Madagascar church leader appeals for support following ‘harassment’
March 10, 2011
The leader of the largest Protestant group in Madagascar has appealed for support over “harassment” of church leaders after the government accused the group of running an illegal radio station in one of its orphanages.
“We ask for your prayers and support as we do not know what will happen in the near future as the HAT (the de facto government called the High Authority of Transition, or HAT), continues interrogating and arresting our people,” said the Rev.

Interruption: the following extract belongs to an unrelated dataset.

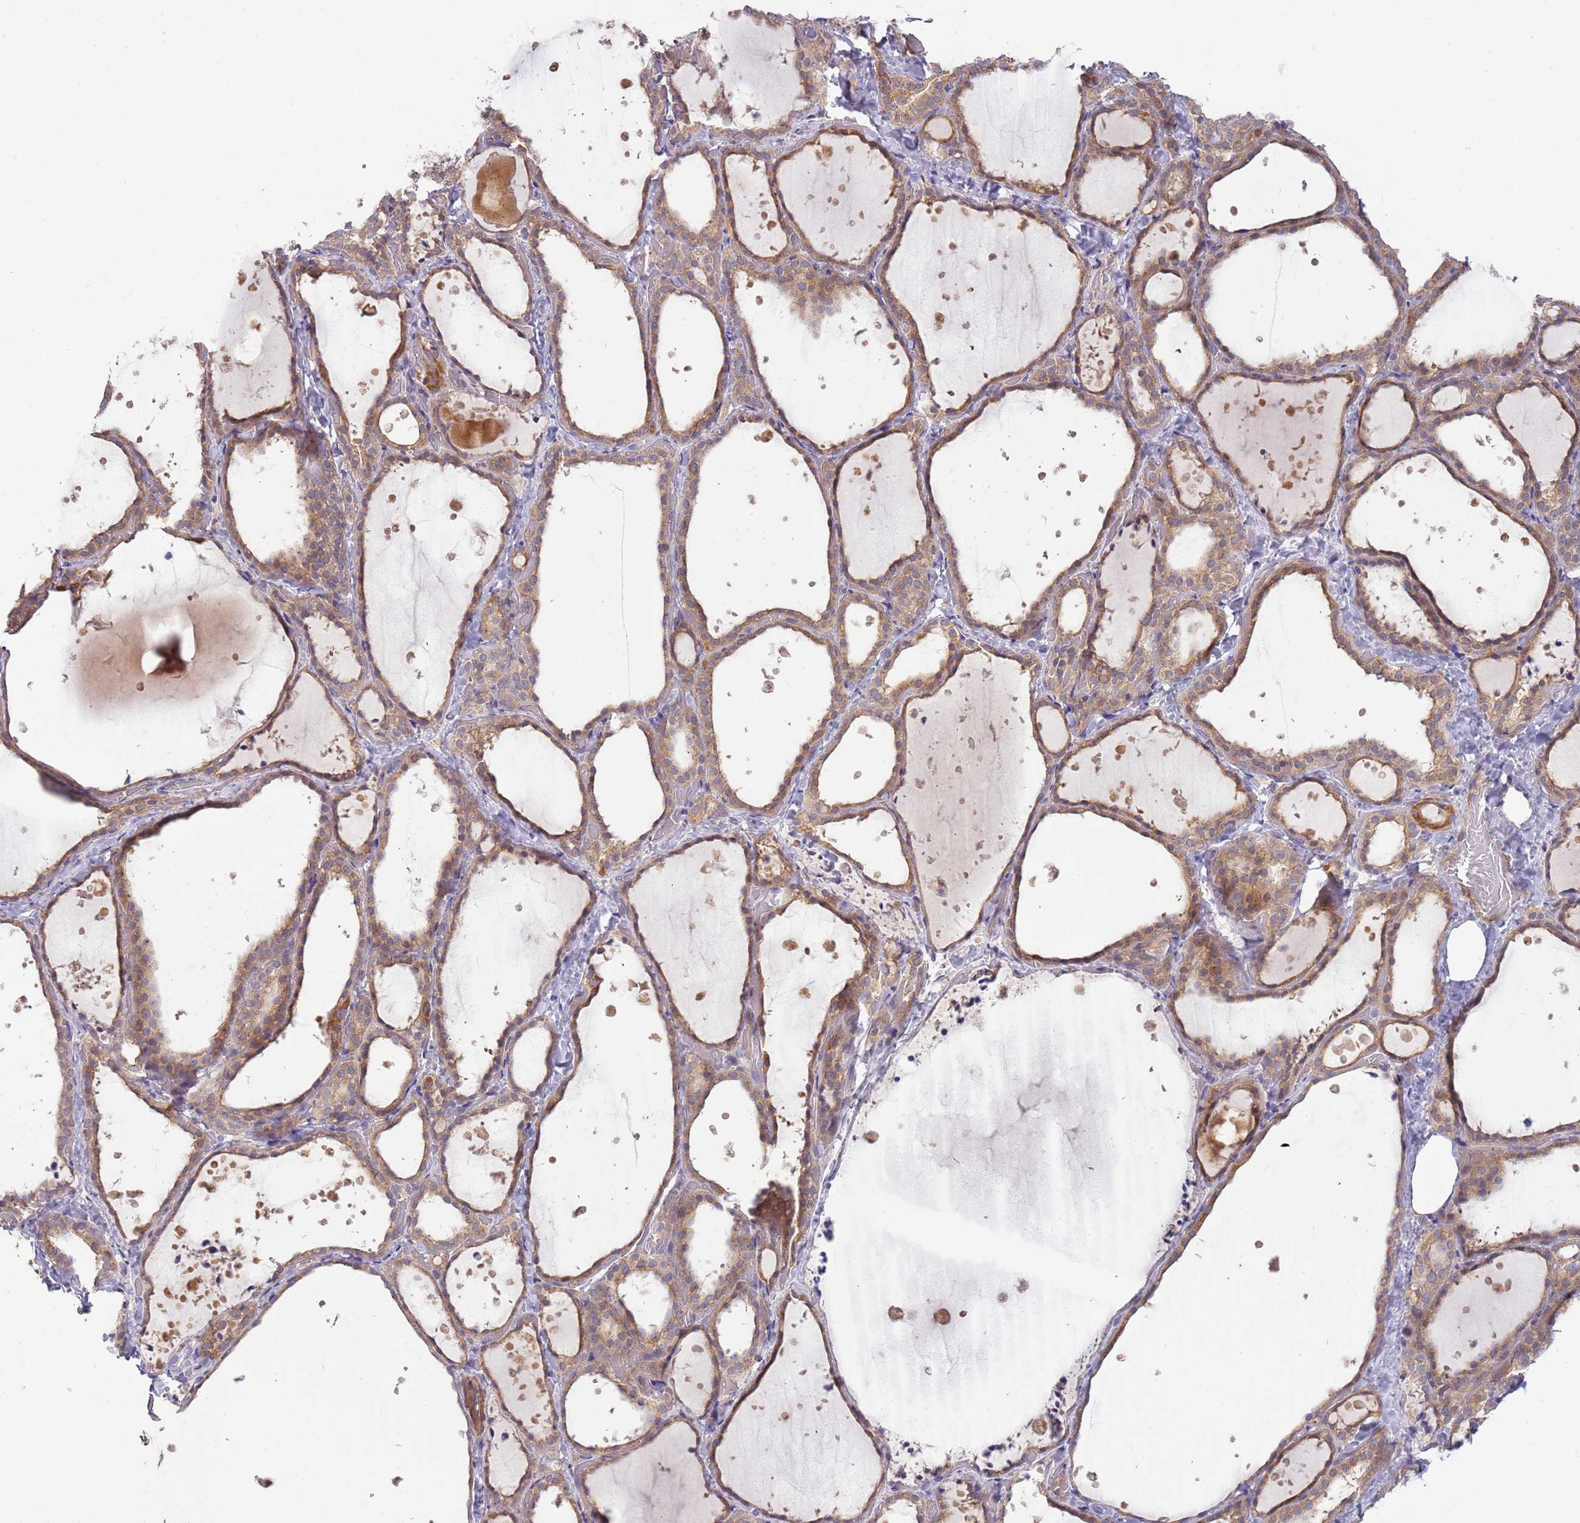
{"staining": {"intensity": "moderate", "quantity": ">75%", "location": "cytoplasmic/membranous"}, "tissue": "thyroid gland", "cell_type": "Glandular cells", "image_type": "normal", "snomed": [{"axis": "morphology", "description": "Normal tissue, NOS"}, {"axis": "topography", "description": "Thyroid gland"}], "caption": "Protein analysis of unremarkable thyroid gland exhibits moderate cytoplasmic/membranous staining in about >75% of glandular cells. (DAB (3,3'-diaminobenzidine) IHC with brightfield microscopy, high magnification).", "gene": "DTD2", "patient": {"sex": "female", "age": 44}}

Lala Rasendrahasina, president of the Church of Jesus Christ in Madagascar (FJKM) ― a partner church of the Presbyterian Church (U.S.A.) ― in a statement received by ENInews on March 3.
He said the government had alleged the church was running a “pirate” radio station which it found broadcasting on Feb. 18 from Topoza, a church orphanage in the capital, Antananarivo.

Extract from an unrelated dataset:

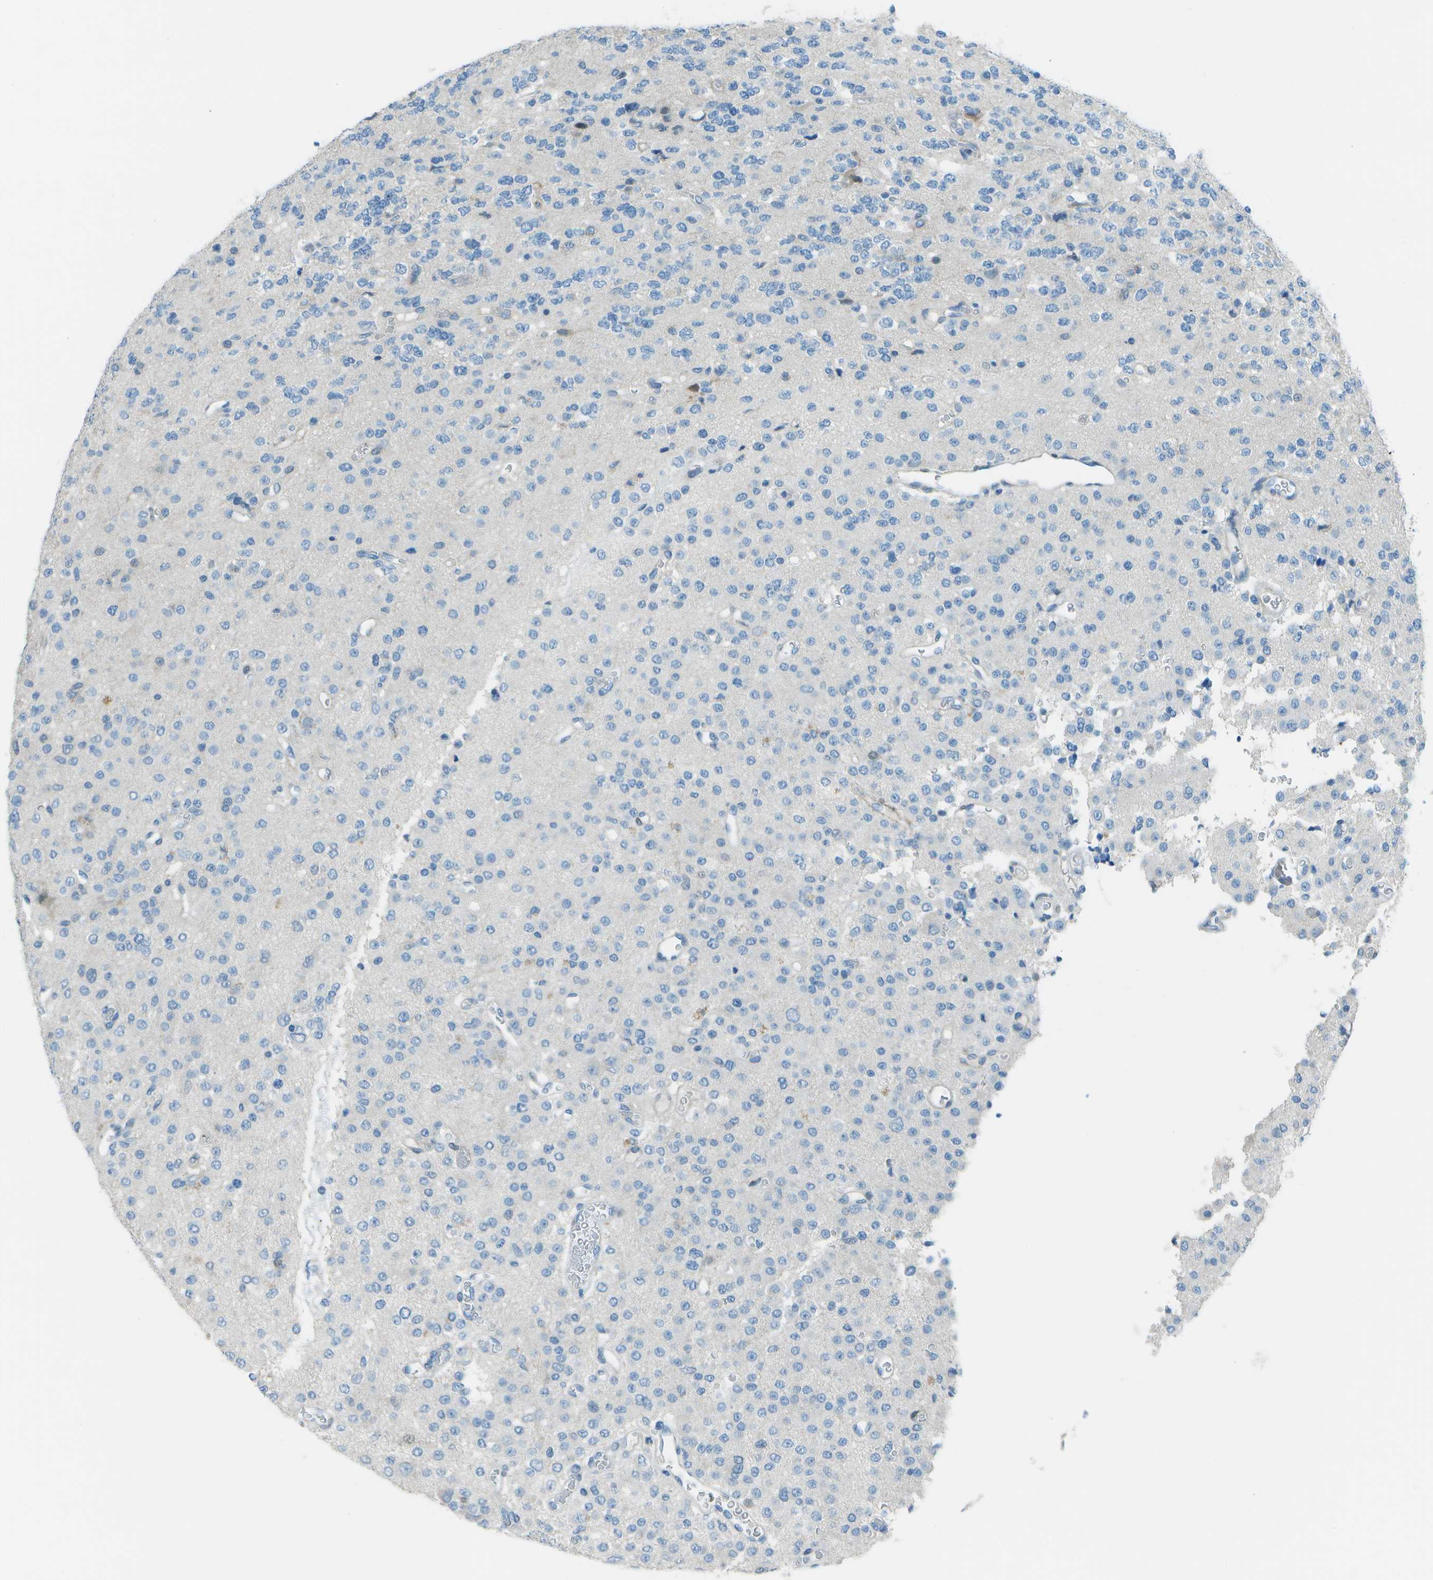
{"staining": {"intensity": "negative", "quantity": "none", "location": "none"}, "tissue": "glioma", "cell_type": "Tumor cells", "image_type": "cancer", "snomed": [{"axis": "morphology", "description": "Glioma, malignant, Low grade"}, {"axis": "topography", "description": "Brain"}], "caption": "Protein analysis of glioma exhibits no significant expression in tumor cells.", "gene": "FGF1", "patient": {"sex": "male", "age": 38}}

Orphanage director Tantely Rakotoarivony was accused of running the station, he said. “She was also detained on Feb. 25. She is still in custody," he said.
Rasendrahasina said the radio station was unknown to FJKM, although the officials and the president are accused by the government of giving orders to Rakotoarivony to let the radio broadcast from the center. “This is one fact among others used by the government to persecute the church and its leaders,” he said.
“We find and understand these charges as mere allegations and harassment towards FJKM and churches as I am also the chairperson of the Christian Council in Madagascar this year,” he said.
He also said he was beaten and detained in March 2009 following the resignation of President Marc Ravalomanana, who was also a senior member of FJKM. He was ousted by Andry Rajoelina, the former mayor of Antananarivo in 2009, setting off a political crisis. The crisis has divided the island community and threatened the unity of the churches.
While attending the World Council of Churches (WCC) Central Committee meeting in Geneva from Feb. 16- 22, Rasendrahasina said the churches there were steering for peace in the midst of the conflict.
“The church has never ceased to find a way to help the nation out of this crisis and to maintain peace,” said Rasendrahasina who is a member of the Central Committee. “We have never ceased to pray for the nation since March 2009. The church has had to mediate between politicians but because of various factors, the results have not always been as successful as we would hope,” he said.
About 2.5 million of Madagascar's 21 million people belonging to the FJKM, making it the country’s largest Protestant denomination.